New Brunswick is fighting to keep their public health care. The Alward government is planning to cut 131 health-care jobs and find an additional $12 million in savings.
Health Minister Flemming commissioned a report that recommended $250 million in cuts. Flemming is currently floating trial balloons on policies such as emergency room closures, hospital closures and large layoffs. Of course, he’s telling the public that none of this will come at a cost to patient services.
To educate the public and send a strong message to the Premier of New Brunswick that these trial balloons weren’t going to take off, CUPE Local 1252 organized a rally outside of the provincial legislature. Five hundred people gathered on the Queen Street lawn in Fredericton to listen to speeches about what these cutbacks could mean for their jobs and their next hospital stay.
I was delighted to be invited to speak to the Fredericton crowd (thank you, CUPE). Sorry to other communities I have spoken too, but New Brunswick, you are one loud and amazing group of medicare allies! I was thrilled with the energy of the crowd and had a lot of fun conversing with them.
Stop the bleeding of our health care…cuts threaten lives.
My message to New Brunswickers was simple: funding for health care is not an economic decision, it’s a political decision. Our federal government had $28 million to spend commemorating the war of 1812, but not enough money to continue funding long-term care beds for veterans — they offloaded that onto the provinces and territories.
Our federal government spent $30 billion on broken fighter jets, but they’re cutting the Canada Health Transfer — the money that the federal government gives to the provinces and territories for health care — by $36 billion!
Health care is not a financial decision; Ottawa has lots of money. A political decision has been made to stop spending on health care and force provinces and territories to privatize and offload as many public services as possible. At the end of the day, it’s New Brunswickers and all of us in Canada who lose the most.
Sadly, New Brunswickers are set to lose a lot. The changes to the Canada Health Transfer will mean a loss of $715 million for this province. That’s the equivalent of the annual operating budget of Vitality Health Network (the French health-care system in the province), plus an additional $55 million. That is 11 hospitals and 30 medical clinics that would need to be shut down for one year, and $55 million would still need to be cut.
Health care is frontpage news in NB.
Another example would be to cut the province of New Brunswick in half from north to south, $715 million would be closing down all of hospitals and clinics on the eastern side of this province for one year.
But that’s not all New Brunswick is dealing with. The federal government has also downloaded onto provinces and territories health care for the RCMP, veterans long-term care beds, and health care for refugees.
When medicare began in Canada, the federal, provincial and territorial governments agreed to a 50-50 cost sharing arrangement. Today the federal government contributes only 20 per cent of that funding and by 2024, the provinces will have to fund 82 per cent of the health-care system.
Super bugs love contracted out cleaning services!
This has to change, and it can. Right now our premiers and prime minister should be sitting down at a table and negotiating how they are going to protect, strengthen and expand public health care for the next generation. For decades this type of discussion has been happening. It’s called a Health Accord. The last Accord was created in 2004 — it set benchmarks and national standards that brought wait times down significantly and gave the provinces the funding they needed to run a health-care system that looks after you and your family.
But Stephen Harper has refused to meet with the provinces. If things continue the way they’re going now, March 2014 will bring in a new Accord with no national standards of care. This means you will not be able to travel from one province or territory to another and be able to expect the same quality of care within a similar amount of time.
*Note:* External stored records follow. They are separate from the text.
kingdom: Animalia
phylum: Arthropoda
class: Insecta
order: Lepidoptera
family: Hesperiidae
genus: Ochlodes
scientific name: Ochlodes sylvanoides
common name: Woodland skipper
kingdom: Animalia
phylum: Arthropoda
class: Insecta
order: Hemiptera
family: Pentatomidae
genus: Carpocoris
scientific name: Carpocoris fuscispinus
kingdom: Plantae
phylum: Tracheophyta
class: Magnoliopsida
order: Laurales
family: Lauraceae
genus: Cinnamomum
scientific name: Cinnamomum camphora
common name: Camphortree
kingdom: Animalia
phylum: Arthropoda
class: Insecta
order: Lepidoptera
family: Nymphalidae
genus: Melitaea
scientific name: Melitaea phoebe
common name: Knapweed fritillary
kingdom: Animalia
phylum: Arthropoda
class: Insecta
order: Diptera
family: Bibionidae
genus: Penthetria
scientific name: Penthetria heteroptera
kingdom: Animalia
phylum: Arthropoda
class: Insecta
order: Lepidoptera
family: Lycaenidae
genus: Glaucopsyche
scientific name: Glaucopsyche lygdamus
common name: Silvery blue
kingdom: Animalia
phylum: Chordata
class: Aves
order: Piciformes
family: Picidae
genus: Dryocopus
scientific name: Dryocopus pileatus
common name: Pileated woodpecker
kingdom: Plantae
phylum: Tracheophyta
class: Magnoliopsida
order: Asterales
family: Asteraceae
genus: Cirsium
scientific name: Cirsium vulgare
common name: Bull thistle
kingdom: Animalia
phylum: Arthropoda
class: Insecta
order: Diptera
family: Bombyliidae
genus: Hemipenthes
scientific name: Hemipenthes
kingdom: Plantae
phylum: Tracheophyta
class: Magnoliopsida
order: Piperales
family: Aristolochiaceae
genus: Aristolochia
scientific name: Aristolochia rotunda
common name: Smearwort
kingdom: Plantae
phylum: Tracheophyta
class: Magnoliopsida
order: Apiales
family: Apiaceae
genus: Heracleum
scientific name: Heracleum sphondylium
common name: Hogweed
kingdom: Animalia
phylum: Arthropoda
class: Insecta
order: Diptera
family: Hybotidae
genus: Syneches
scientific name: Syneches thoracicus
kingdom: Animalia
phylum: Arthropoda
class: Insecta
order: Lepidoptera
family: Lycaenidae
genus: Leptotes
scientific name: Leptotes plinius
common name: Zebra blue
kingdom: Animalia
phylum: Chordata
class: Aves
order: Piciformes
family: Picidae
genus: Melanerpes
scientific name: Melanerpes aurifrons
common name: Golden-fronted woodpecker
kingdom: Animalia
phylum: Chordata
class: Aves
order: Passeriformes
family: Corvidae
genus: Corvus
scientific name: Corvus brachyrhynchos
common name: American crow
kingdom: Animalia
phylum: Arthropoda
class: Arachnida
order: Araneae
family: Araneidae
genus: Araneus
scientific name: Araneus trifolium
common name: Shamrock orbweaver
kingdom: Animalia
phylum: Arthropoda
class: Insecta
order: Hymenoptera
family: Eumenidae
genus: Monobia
Our country will become a patchwork system of health-care services and I’m sorry to say it, but the Atlantic provinces will be the worst hit.
So I left the crowd in Fredericton with a challenge: “you must get Premier David Alward to stand-up to Stephen Harper and demand a 2014 Health Accord with adequate funding that will ensure all New Brunswickers get the care they need regardless of where they live or what stage of life they are at.” The crowd roared at this and started chanting for Alward to stop hiding in the legislature and come out. Surprisingly and to his credit, he did! So, New Brunswick, time for step two — get Alward and Harper to the 2014 Health Accord negotiation table and let’s talk about how to strengthen and expand public health care for everyone.
Premier David Alward surrounded by health-care workers and media.
Thanks again to CUPE Local 1252 for the invitation and thanks to an incredible Fredericton crowd, you made the trip so enjoyable! Good luck with your fight. So, so, so, solidarity!